Introduction
An employee that was about to leave on a business trip was approached by a colleague who mentioned that she had been able to report personal costs as business-related expenses in her report.
Main body
Ron Bush received information from a colleague before he was due to go on a business trip regarding expense reporting. The colleague reported that she had gone on a business trip with her husband recently and had decided to stay an additional weekend. She had included the costs of the weekend, which included food, beverages, and entertainment, into her expenses report, which was approved by her manager. Bush notes that this goes against the rules set in the employee handbook, and such reports must only include business-related expenses.
However, the colleague argues that the additional weekend did not change the flight cost that the company had already paid for and that she was deserving of recreation due to her long hours of work. During the business trip, Bush takes to Washington, he and his wife also spend a weekend for recreational purposes, and Bush saves all the receipts from those two days. He debates whether or not to submit the non-business-related costs with the expenses report.

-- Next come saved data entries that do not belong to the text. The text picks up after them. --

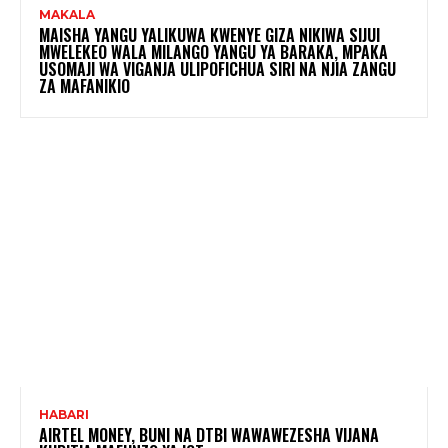
MAKALA
MAISHA YANGU YALIKUWA KWENYE GIZA NIKIWA SIJUI
MWELEKEO WALA MILANGO YANGU YA BARAKA, MPAKA
USOMAJI WA VIGANJA ULIPOFICHUA SIRI NA NJIA ZANGU
ZA MAFANIKIO
HABARI
AIRTEL MONEY, BUNI NA DTBI WAWAWEZESHA VIJANA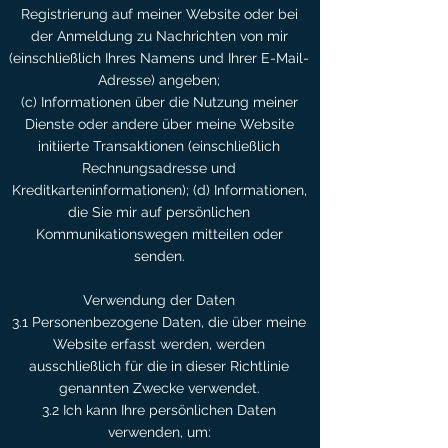
Registrierung auf meiner Website oder bei
der Anmeldung zu Nachrichten von mir
(einschließlich Ihres Namens und Ihrer E-Mail-
Adresse) angeben;
(c) Informationen über die Nutzung meiner
Dienste oder andere über meine Website
initiierte Transaktionen (einschließlich
Rechnungsadresse und
Kreditkarteninformationen); (d) Informationen,
die Sie mir auf persönlichen
Kommunikationswegen mitteilen oder
senden.
Verwendung der Daten
3.1 Personenbezogene Daten, die über meine
Website erfasst werden, werden
ausschließlich für die in dieser Richtlinie
genannten Zwecke verwendet.
3.2 Ich kann Ihre persönlichen Daten
verwenden, um: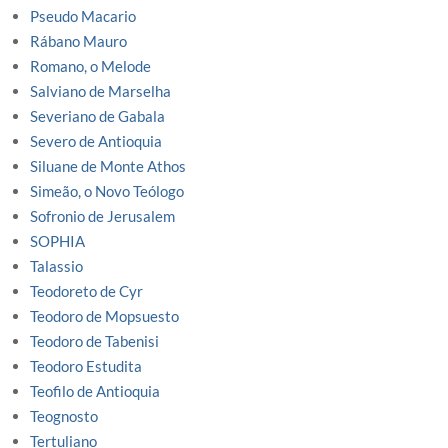
Pseudo Macario
Rábano Mauro
Romano, o Melode
Salviano de Marselha
Severiano de Gabala
Severo de Antioquia
Siluane de Monte Athos
Simeão, o Novo Teólogo
Sofronio de Jerusalem
SOPHIA
Talassio
Teodoreto de Cyr
Teodoro de Mopsuesto
Teodoro de Tabenisi
Teodoro Estudita
Teofilo de Antioquia
Teognosto
Tertuliano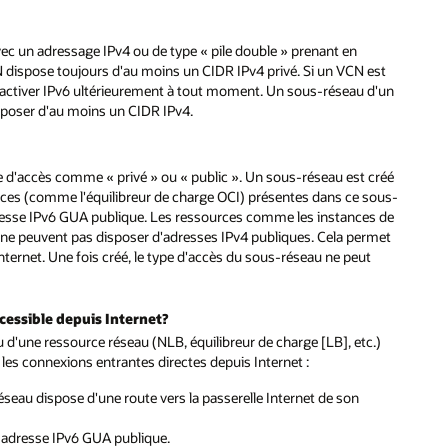
vec un adressage IPv4 ou de type « pile double » prenant en
N dispose toujours d'au moins un CIDR IPv4 privé. Si un VCN est
 activer IPv6 ultérieurement à tout moment. Un sous-réseau d'un
isposer d'au moins un CIDR IPv4.
e d'accès comme « privé » ou « public ». Un sous-réseau est créé
urces (comme l'équilibreur de charge OCI) présentes dans ce sous-
dresse IPv6 GUA publique. Les ressources comme les instances de
é ne peuvent pas disposer d'adresses IPv4 publiques. Cela permet
nternet. Une fois créé, le type d'accès du sous-réseau ne peut
cessible depuis Internet?
u d'une ressource réseau (NLB, équilibreur de charge [LB], etc.)
 les connexions entrantes directes depuis Internet :
seau dispose d'une route vers la passerelle Internet de son
 adresse IPv6 GUA publique.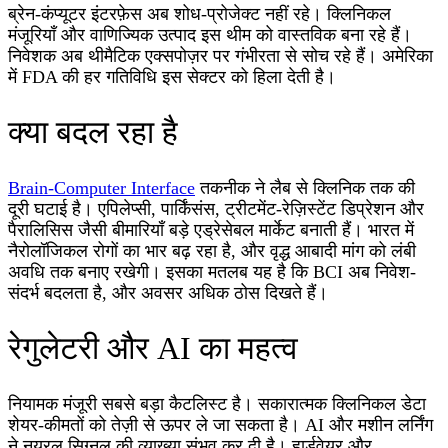
ब्रेन-कंप्यूटर इंटरफ़ेस अब शोध-प्रोजेक्ट नहीं रहे। क्लिनिकल
मंजूरियाँ और वाणिज्यिक उत्पाद इस थीम को वास्तविक बना रहे हैं।
निवेशक अब थीमैटिक एक्सपोज़र पर गंभीरता से सोच रहे हैं। अमेरिका
में FDA की हर गतिविधि इस सेक्टर को हिला देती है।
क्या बदल रहा है
Brain-Computer Interface
तकनीक ने लैब से क्लिनिक तक की
दूरी घटाई है। एपिलेप्सी, पार्किंसंस, ट्रीटमेंट-रेज़िस्टेंट डिप्रेशन और
पैरालिसिस जैसी बीमारियाँ बड़े एड्रेसेबल मार्केट बनाती हैं। भारत में
नैरोलॉजिकल रोगों का भार बढ़ रहा है, और वृद्ध आबादी मांग को लंबी
अवधि तक बनाए रखेगी। इसका मतलब यह है कि BCI अब निवेश-
संदर्भ बदलता है, और अवसर अधिक ठोस दिखते हैं।
रेगुलेटरी और AI का महत्व
नियामक मंजूरी सबसे बड़ा कैटलिस्ट है। सकारात्मक क्लिनिकल डेटा
शेयर-कीमतों को तेज़ी से ऊपर ले जा सकता है। AI और मशीन लर्निंग
ने नयूरल सिग्नल की व्याख्या संभव कर दी है। हार्डवेयर और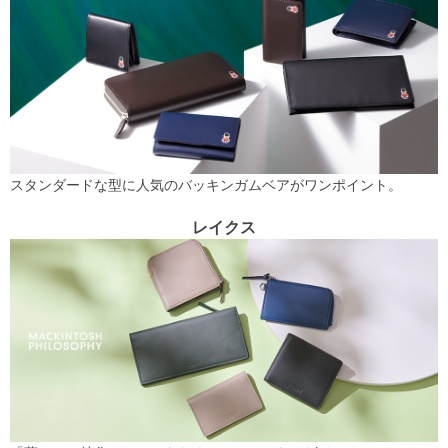
スタンダードな型に人気のバッキンガムベアがワンポイント。
レイクス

It is recommended that Bush not include the weekend costs within the expenses report. It goes directly against the rules described in the employee handbook, which is something Bush is aware of. Though punishing the colleague after her incident may be unnecessary, it would be vital to discuss the situation with her manager in order to not let such oversights occur once again. Additionally, in order to not single out the colleague, it would be beneficial to collectively review the policy of expense reports either through a meeting or memo. If such incidents of inaccurate expense reports were to become widespread, they would have a number of negative consequences.
Some of these consequences include inaccurate expense tax deductions, the wrongful application of the term ‘business-related expenses,’ and misuse of company resources. Living, personal, and family expenses are not deducted from employees, and adding non-business-related costs to expenses reports can influence the taxation of employees if the sums become substantial (Internal Revenue Service, 2021). If the colleague or Bush spread the misinformation that managers can approve non-business-related expenses within reports, certain individuals may abuse this and wrongfully ascertain certain costs or goods as being business-related. This may lead to the misuse of company resources and capital, and when either may become necessary, the shortage may affect the firm’s operations or welfare. Due to these consequences, it is essential that no further incidences of false expense reporting occur.
Conclusion
In summary, Bush was given an opportunity to report personal costs as business expenses after a trip related to the company’s operations. This thought was incited by a colleague that has done similarly and met no protests from her manager.
Despite this, it is important that employees understand the ways in which false expense reporting may affect their and the company’s welfare. While punishing incidences that have already occurred, any future actions in a similar direction may have consequences, either through warnings, demotions, wage deductions, or termination of employment in severe cases. To avoid this, it is vital to inform employees on the correct procedures of expense reporting. In spite of the serious issues such misreporting may cause the company, the firm would prefer to prioritize their employee’s well-being, time, and reporting proficiency and limit adverse consequences that directly affect them.
Reference
International Revenue Service. (2021). Deducting Business Expenses. IRS. Web.